# DIRECTIVE
Omitting the pictures, output all of the records precisely as written.

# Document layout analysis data
- Opening Delimiter -
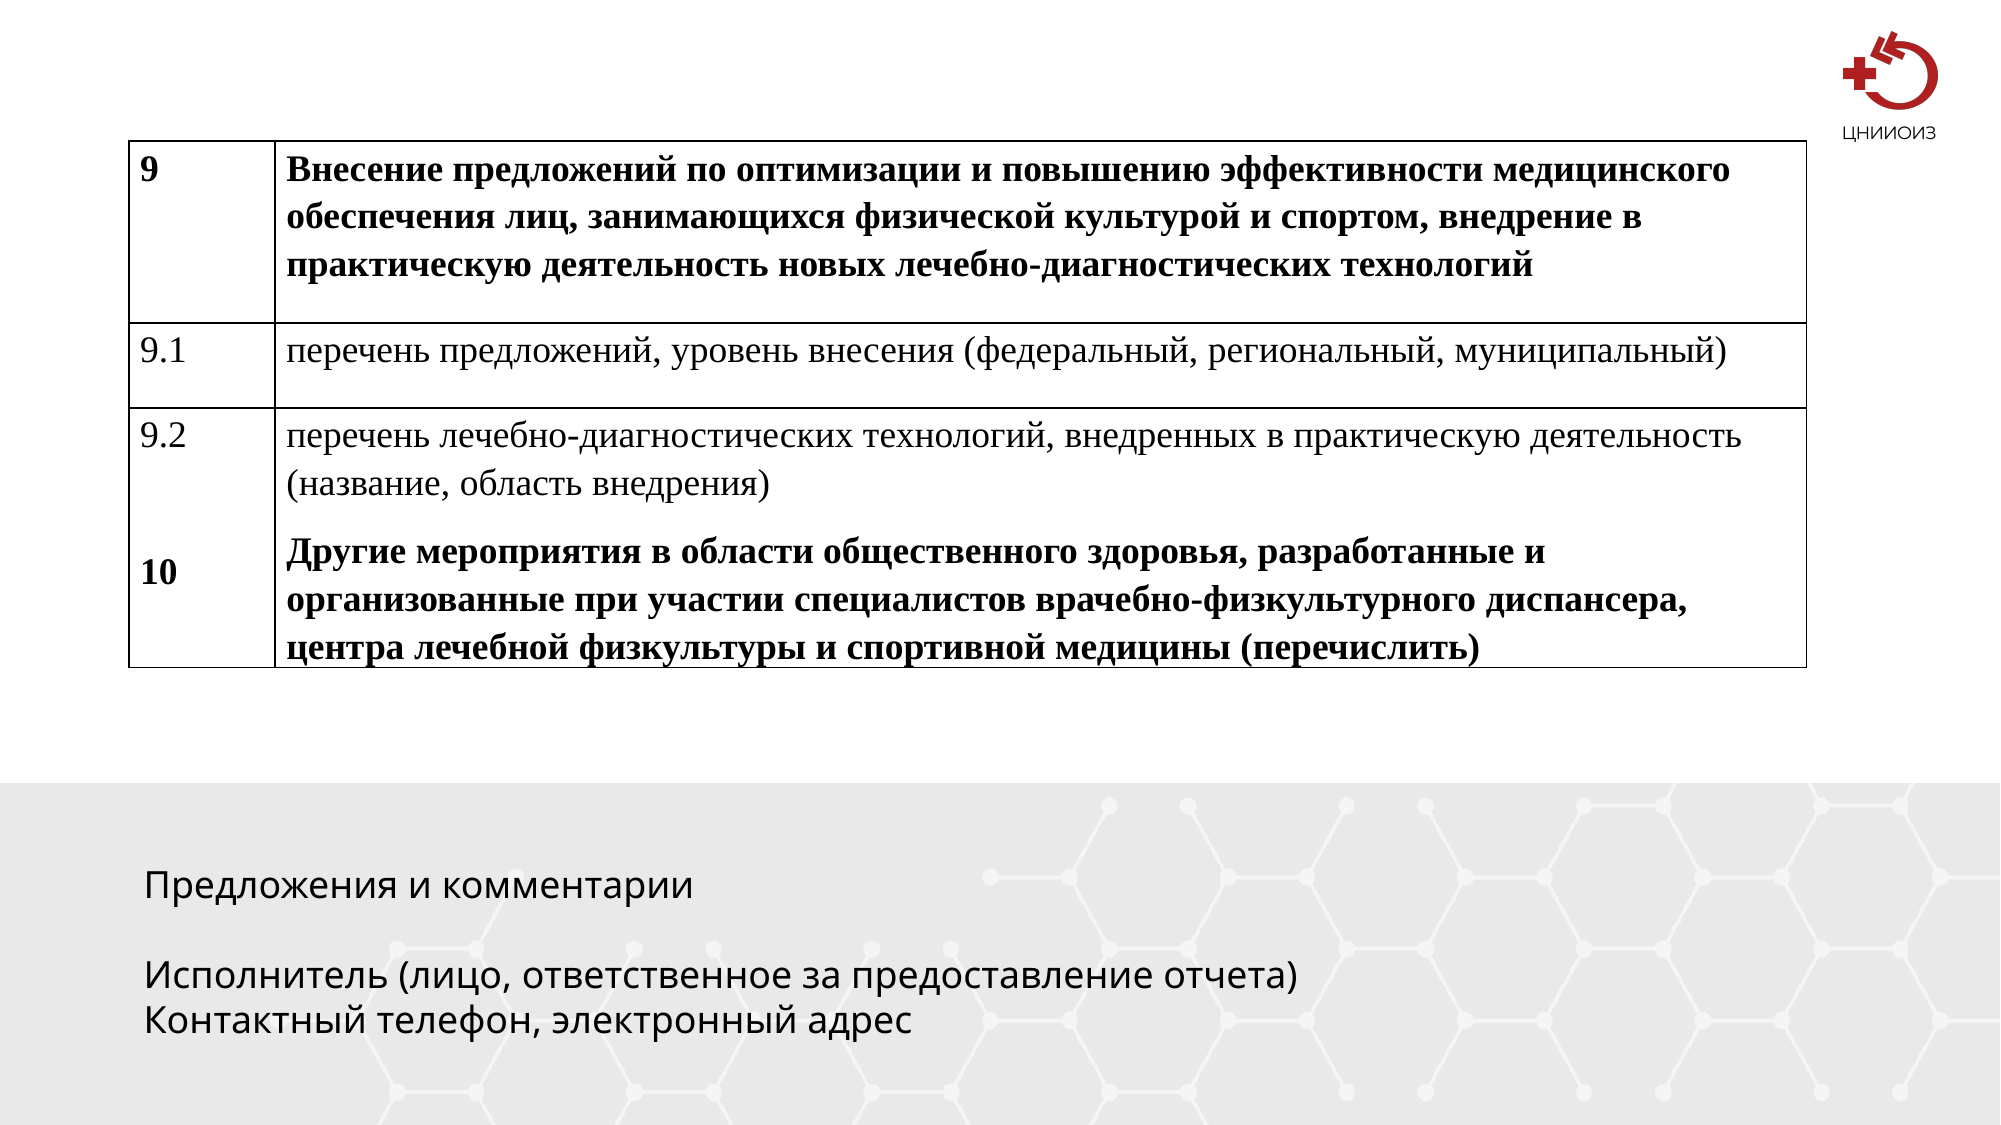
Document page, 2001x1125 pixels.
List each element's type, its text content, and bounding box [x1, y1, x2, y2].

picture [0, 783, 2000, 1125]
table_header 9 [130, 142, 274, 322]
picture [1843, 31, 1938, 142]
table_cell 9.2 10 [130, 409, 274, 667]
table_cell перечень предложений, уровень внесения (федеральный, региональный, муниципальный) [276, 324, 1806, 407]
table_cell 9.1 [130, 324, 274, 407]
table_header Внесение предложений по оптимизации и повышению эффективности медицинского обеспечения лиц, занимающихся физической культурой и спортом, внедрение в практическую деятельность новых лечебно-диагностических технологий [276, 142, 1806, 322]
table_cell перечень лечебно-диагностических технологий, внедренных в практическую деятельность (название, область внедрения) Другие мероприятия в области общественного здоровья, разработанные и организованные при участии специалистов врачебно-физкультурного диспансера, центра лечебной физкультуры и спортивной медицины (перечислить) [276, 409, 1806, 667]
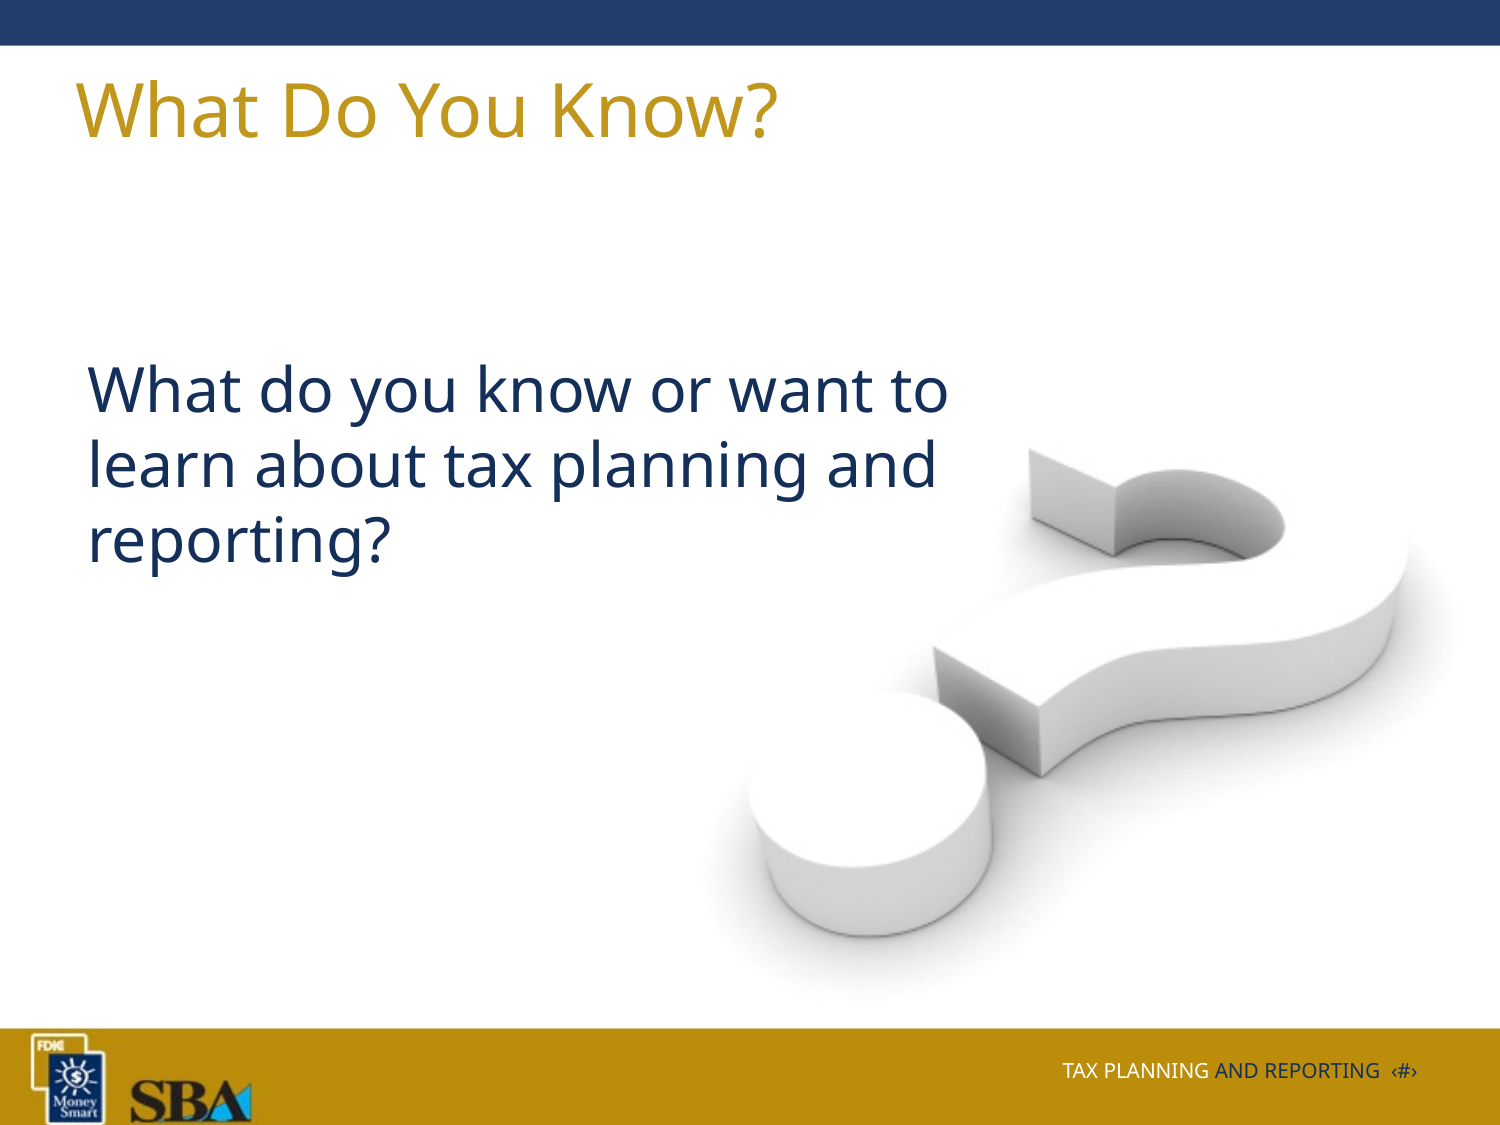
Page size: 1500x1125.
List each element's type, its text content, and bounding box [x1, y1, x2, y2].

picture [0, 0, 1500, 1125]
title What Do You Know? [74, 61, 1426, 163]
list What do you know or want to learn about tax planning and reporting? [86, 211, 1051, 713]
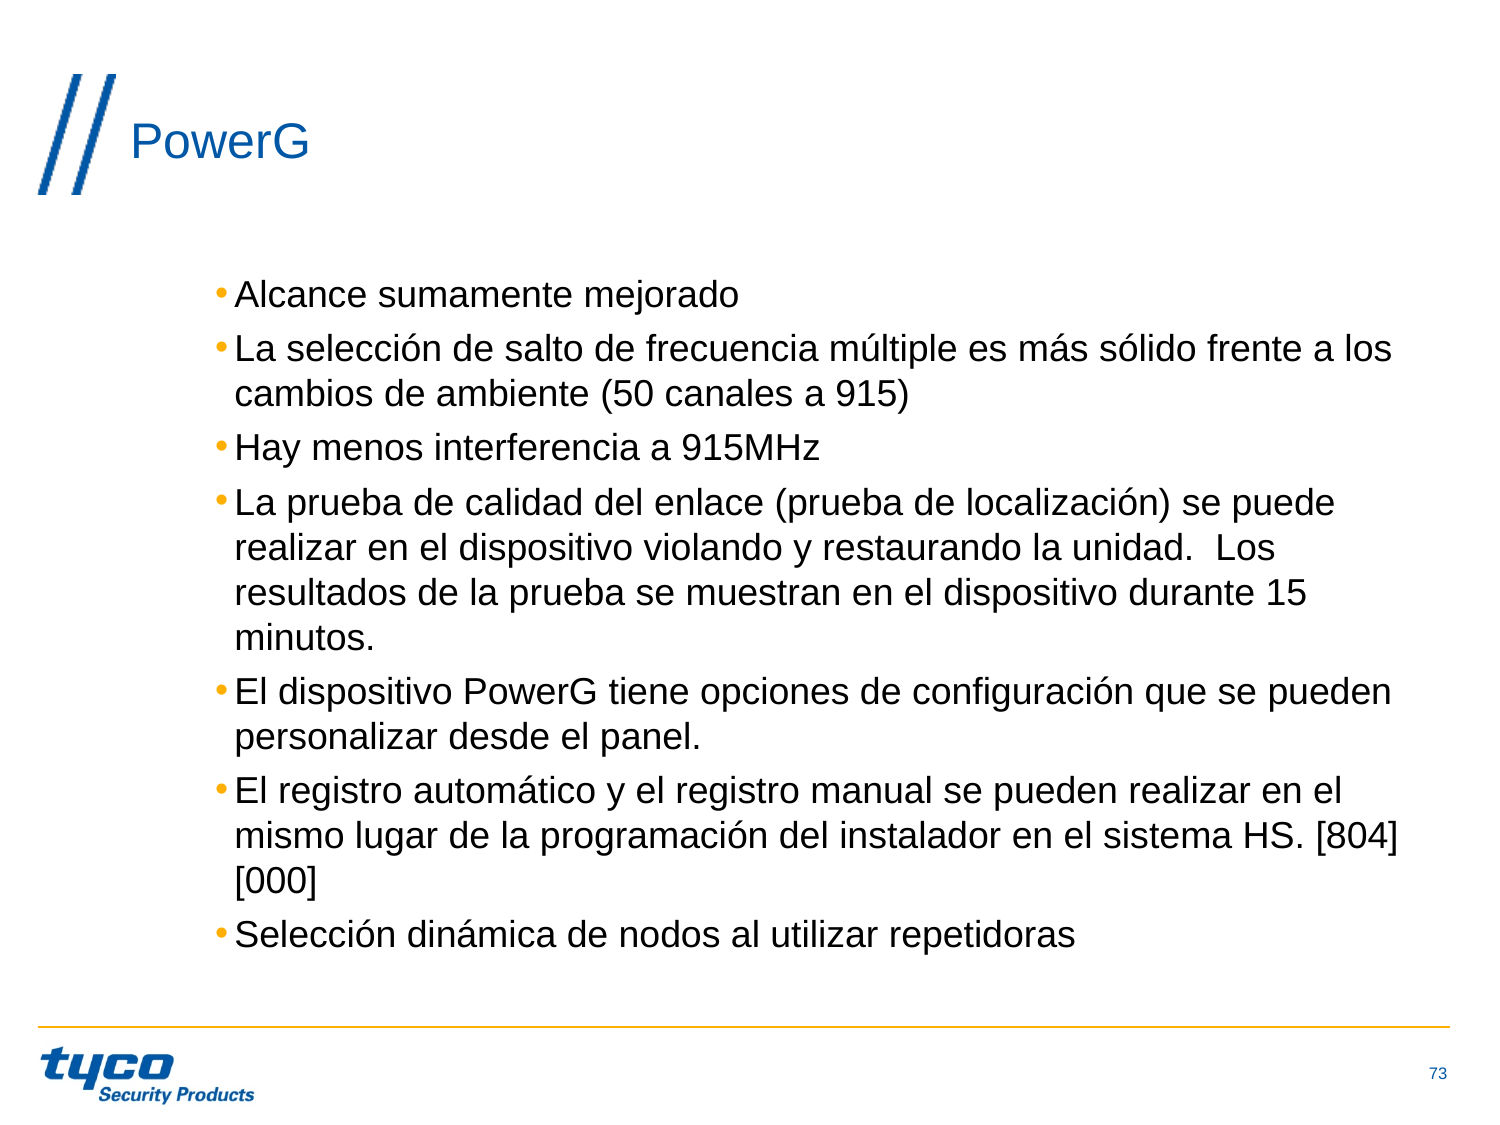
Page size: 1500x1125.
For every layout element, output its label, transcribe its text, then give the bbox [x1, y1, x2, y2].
- Closing Delimiter -
# ANSWER SECTION
Document page, 2001x1125 pixels.
List each element's type, its text content, and bounding box [x1, y1, x2, y2].

picture [0, 783, 2000, 1125]
table_header 9 [130, 142, 274, 322]
picture [1843, 31, 1938, 142]
table_cell 9.2 10 [130, 409, 274, 667]
table_cell перечень предложений, уровень внесения (федеральный, региональный, муниципальный) [276, 324, 1806, 407]
table_cell 9.1 [130, 324, 274, 407]
table_header Внесение предложений по оптимизации и повышению эффективности медицинского обеспечения лиц, занимающихся физической культурой и спортом, внедрение в практическую деятельность новых лечебно-диагностических технологий [276, 142, 1806, 322]
table_cell перечень лечебно-диагностических технологий, внедренных в практическую деятельность (название, область внедрения) Другие мероприятия в области общественного здоровья, разработанные и организованные при участии специалистов врачебно-физкультурного диспансера, центра лечебной физкультуры и спортивной медицины (перечислить) [276, 409, 1806, 667]
Page size: 1500x1125.
List each element's type, its text content, and bounding box [x1, y1, x2, y2].

picture [0, 0, 1500, 1125]
title What Do You Know? [74, 61, 1426, 163]
list What do you know or want to learn about tax planning and reporting? [86, 211, 1051, 713]
Page size: 1500x1125.
For every layout element, output its label, transcribe its text, then give the bbox [x1, y1, x2, y2].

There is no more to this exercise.